Talks underway with users and carriers

Plans are advancing for a proposed high speed network called Advanced Research and Education Network for Aoteroa designed to link universities, crown research institutes and other institutions hungry for high speed links to power their research.

Speaking to Computerworld late last month, associate communications and IT minister David Cunliffe said the government is talking with both potential users and carriers of the "Arena" network.

"We're embarking on a proposal for discussions with telcos and providers, through an open process, to look at the optimal rent-build mix."

A discussion document released earlier this year noted the network would be made up of GigaPoPs (points of presence) located near user institutions and Cunliffe says the minimum speed would be 10Mbit/s.

Cunliffe says Arena will be optimised for short burst, high density traffic and while the government will fund the network, user institutions will also share in the costs, he says.

"The user community should reflect the value it will get from it by contributing and we expect them to pick up a significant part of the running costs."

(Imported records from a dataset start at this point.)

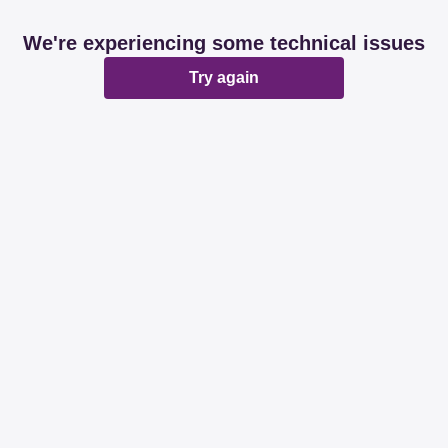
We're experiencing some technical issues
Try again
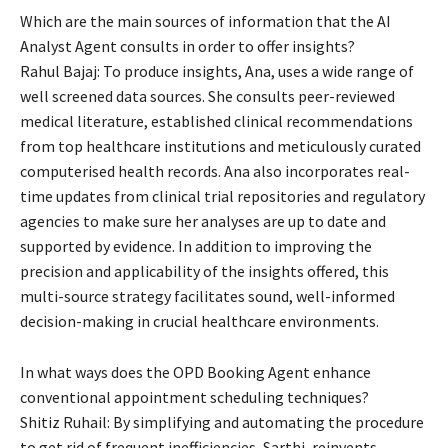
Which are the main sources of information that the AI
Analyst Agent consults in order to offer insights?
Rahul Bajaj: To produce insights, Ana, uses a wide range of
well screened data sources. She consults peer-reviewed
medical literature, established clinical recommendations
from top healthcare institutions and meticulously curated
computerised health records. Ana also incorporates real-
time updates from clinical trial repositories and regulatory
agencies to make sure her analyses are up to date and
supported by evidence. In addition to improving the
precision and applicability of the insights offered, this
multi-source strategy facilitates sound, well-informed
decision-making in crucial healthcare environments.
In what ways does the OPD Booking Agent enhance
conventional appointment scheduling techniques?
Shitiz Ruhail: By simplifying and automating the procedure
to get rid of frequent inefficiencies, Sarthi, reinvents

The discussion document notes "it is expected that individual users would form partnerships with regional telecommunication providers to supply the 'last mile' access."

Cunliffe declined to discuss the cost of the proposed network.

"It's probably not appropriate to specify an exact amount, but because it's [an important project], the government will be putting significant resources into it."

No launch date has been set, but Cunliffe says "I'd expect to see work underway in the next 12 months and it'll be funded from this years' budget."

The Arena idea evolved from work done by NGI-NZ, the Next Generation Internet Society, last year on how an advanced network could be established in New Zealand.

New Zealand is one of the few OECD countries without a special high speed network for research-oriented institutions and the discussion document notes "an advanced network is critical for the development of skills in priority areas such as biotechnology, ICT and the creative industries, as well as to retain talented New Zealanders in the country."